## Page excerpt
◆ ◆ ◆

General public could receive vaccinations by July

FILE - In this Monday, July 27, 2020 file photo, a nurse prepares a syringe during a study of a possible COVID-19 vaccine, developed by the National Institutes of Health and Moderna Inc., in Binghamton, N.Y. With coronavirus vaccines on the horizon, when and where will most Americans get their shots? Many of the details are still being worked out, as regulators review the first vaccine candidates. A federal panel of vaccine experts is meeting this week to consider Pfizer's vaccine, and again next week for Moderna's. (AP Photo/Hans Pennink)

Texas health officials on Monday said they hoped to start vaccinating the general public by next July, though that could change based on type of vaccine and how many doses the state receives.

In its COVID-19 vaccine distribution plan update, the Texas Department of State Health Services laid out its phased approach to vaccinations, with the health agency expecting to have about 1.5 million vaccine doses available for limited distribution by the end of the month to hospital staff treating COVID-19 patients, as well as staff and residents at long-term care facilities.

A second phase, set to run from February to July, would increase the number of available doses to ensure access to those critical populations that remained unvaccinated.

That would mean vaccinations for the general public wouldn’t be in full swing until mid-summer, according to Dr. Imelda Garcia with DSHS.

“You’ll see the state will be involved in COVID-19 vaccine distribution for quite some time, and likely for close to a year just based on what we’re anticipating right now,” Garcia told a state Senate Health and Human Services Committee panel on Monday.

A fourth phase, projected to begin in October of 2021, would include boosters and would make vaccines available through private providers.

Around 225,000 doses of the Pfizer vaccine will likely begin to be administered next week, according to the state’s plan, which is subject to change. Just under 50,000 of those doses are for hospital systems in Harris County, such as Memorial Hermann, Houston Methodist and Harris Health.

“All systems are loaded,” said Saroj Rai, who works in the immunization unit at DSHS. “All selected hospitals are ready to go, and upon the issuance of emergency use authorization, those facilities will be ready to receive vaccine shipment.”

◆ ◆ ◆

## Work request
Output the stretch of the Texas vaccination article from "General public could" through "the state receives.", unchanged. The items that follow have no connection to the Texas vaccination article.

## Provided data
◆ ◆ ◆

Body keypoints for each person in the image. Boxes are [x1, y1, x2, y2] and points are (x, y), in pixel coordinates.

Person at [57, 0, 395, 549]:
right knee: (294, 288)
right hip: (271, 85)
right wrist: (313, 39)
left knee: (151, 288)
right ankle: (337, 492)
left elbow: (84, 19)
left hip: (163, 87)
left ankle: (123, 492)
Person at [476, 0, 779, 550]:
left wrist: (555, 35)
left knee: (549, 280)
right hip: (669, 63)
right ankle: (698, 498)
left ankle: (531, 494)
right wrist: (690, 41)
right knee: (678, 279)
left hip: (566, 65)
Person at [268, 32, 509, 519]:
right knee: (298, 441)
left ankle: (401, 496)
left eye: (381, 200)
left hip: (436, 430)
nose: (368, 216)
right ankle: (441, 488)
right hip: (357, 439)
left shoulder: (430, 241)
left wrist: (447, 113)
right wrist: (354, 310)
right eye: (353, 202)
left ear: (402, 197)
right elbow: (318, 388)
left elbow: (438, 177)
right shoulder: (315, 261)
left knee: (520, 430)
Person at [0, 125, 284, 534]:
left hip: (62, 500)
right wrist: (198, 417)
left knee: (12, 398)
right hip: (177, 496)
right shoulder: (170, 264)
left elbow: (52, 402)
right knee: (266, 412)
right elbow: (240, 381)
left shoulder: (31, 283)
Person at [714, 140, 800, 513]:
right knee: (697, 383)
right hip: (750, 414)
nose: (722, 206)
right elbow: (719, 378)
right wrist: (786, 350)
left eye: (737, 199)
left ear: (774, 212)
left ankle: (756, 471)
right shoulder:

◆ ◆ ◆

## Result for this exercise
General public could receive vaccinations by July

FILE - In this Monday, July 27, 2020 file photo, a nurse prepares a syringe during a study of a possible COVID-19 vaccine, developed by the National Institutes of Health and Moderna Inc., in Binghamton, N.Y. With coronavirus vaccines on the horizon, when and where will most Americans get their shots? Many of the details are still being worked out, as regulators review the first vaccine candidates. A federal panel of vaccine experts is meeting this week to consider Pfizer's vaccine, and again next week for Moderna's. (AP Photo/Hans Pennink)

Texas health officials on Monday said they hoped to start vaccinating the general public by next July, though that could change based on type of vaccine and how many doses the state receives.